Working for the Coast encourages communities to clean up beaches
THE Department of Environmental Affairs (DEA) launched another exciting new cycle of the Working for the Coast (Wftc) programme last year, during the World Oceans Day celebrations in Durban.
The Wftc programme is one of DEA’s Expanded Public Works Projects (EPWP) implemented in order to clean and rehabilitate the coastline, whilst creating jobs and skills development in coastal communities.
The launch introduced a new Working for the Coast project cycle, which will run for two years, covering the entire South African coastline from Alexander Bay to Kosi Bay. These projects will generate approximately 2 407 work opportunities.

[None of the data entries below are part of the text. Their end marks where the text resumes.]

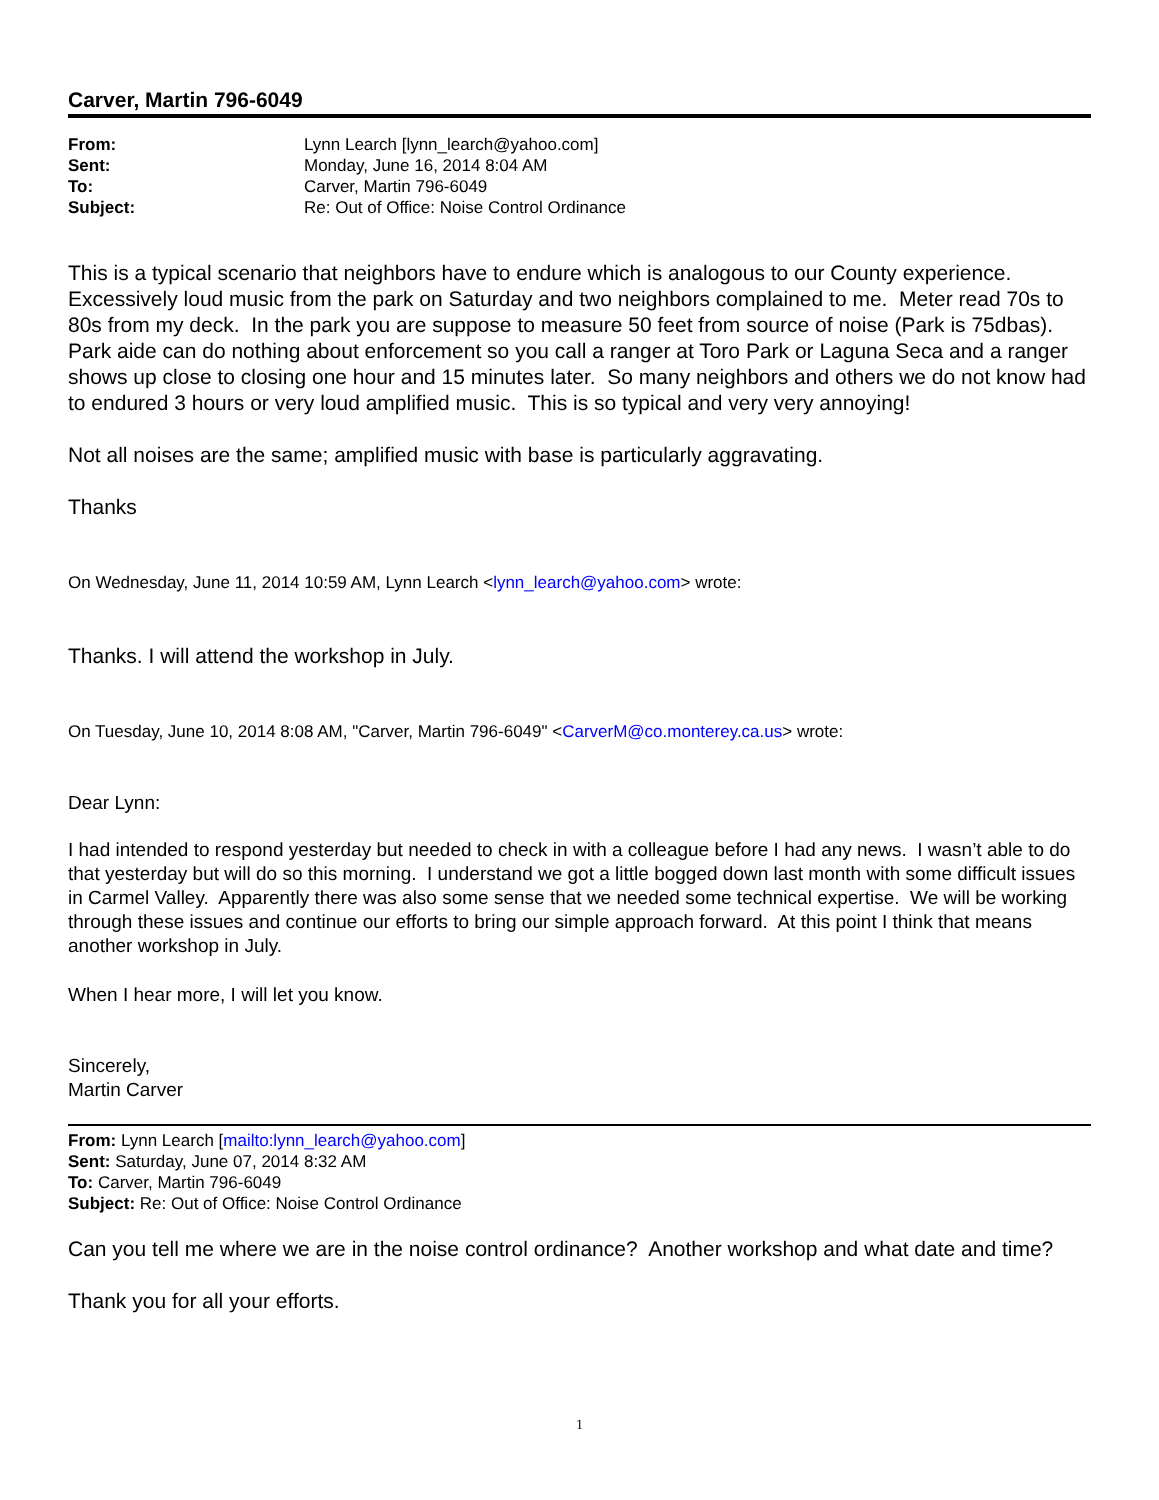Carver, Martin 796-6049
| From: | Lynn Learch [lynn_learch@yahoo.com] |
| Sent: | Monday, June 16, 2014 8:04 AM |
| To: | Carver, Martin 796-6049 |
| Subject: | Re: Out of Office: Noise Control Ordinance |
This is a typical scenario that neighbors have to endure which is analogous to our County experience. Excessively loud music from the park on Saturday and two neighbors complained to me. Meter read 70s to 80s from my deck. In the park you are suppose to measure 50 feet from source of noise (Park is 75dbas). Park aide can do nothing about enforcement so you call a ranger at Toro Park or Laguna Seca and a ranger shows up close to closing one hour and 15 minutes later. So many neighbors and others we do not know had to endured 3 hours or very loud amplified music. This is so typical and very very annoying!
Not all noises are the same; amplified music with base is particularly aggravating.
Thanks
On Wednesday, June 11, 2014 10:59 AM, Lynn Learch <lynn_learch@yahoo.com> wrote:
Thanks. I will attend the workshop in July.
On Tuesday, June 10, 2014 8:08 AM, "Carver, Martin 796-6049" <CarverM@co.monterey.ca.us> wrote:
Dear Lynn:
I had intended to respond yesterday but needed to check in with a colleague before I had any news. I wasn’t able to do that yesterday but will do so this morning. I understand we got a little bogged down last month with some difficult issues in Carmel Valley. Apparently there was also some sense that we needed some technical expertise. We will be working through these issues and continue our efforts to bring our simple approach forward. At this point I think that means another workshop in July.
When I hear more, I will let you know.
Sincerely,
Martin Carver
From: Lynn Learch [mailto:lynn_learch@yahoo.com]
Sent: Saturday, June 07, 2014 8:32 AM
To: Carver, Martin 796-6049
Subject: Re: Out of Office: Noise Control Ordinance
Can you tell me where we are in the noise control ordinance? Another workshop and what date and time?
Thank you for all your efforts.
1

The Department also hosted an eventful beach clean-up campaign to celebrate World Oceans Day led by the Director-General of DEA Nosipho Ngcaba, DEA officials, community members, schools from surrounding areas, and beneficiaries of the Department’s Working for Water and Working for the Coast Programmes.
During her keynote address, Ngcaba announced that the total mass of waste collected on the day was 729.5 kilograms and that the most common litter found was plastic bottle caps, metal bottle caps, polystyrene pieces and cigarette butts.
She encouraged community members to keep their beaches clean in order to combat the challenge of marine litter that is currently facing the country.
“South Africa is not immune to the problem as the presence of litter, particularly plastic items is a common sight along our recreational beaches and estuaries – especially in urban areas.
“The Ellen MacArthur Foundation has said that by 2050 there will be more plastic than fish in the world’s oceans.
“Therefore celebrations such as World Oceans Day should be used to raise more awareness about the problem of plastic litter and to encourage the public to make a practical contribution by participating in clean-up campaigns,” she concluded.
Deputy Minister of Environmental Affairs Barbara Thomson and the Director General of Environmental Affairs Nosipho Ngcaba join the community for a clean-up campaign.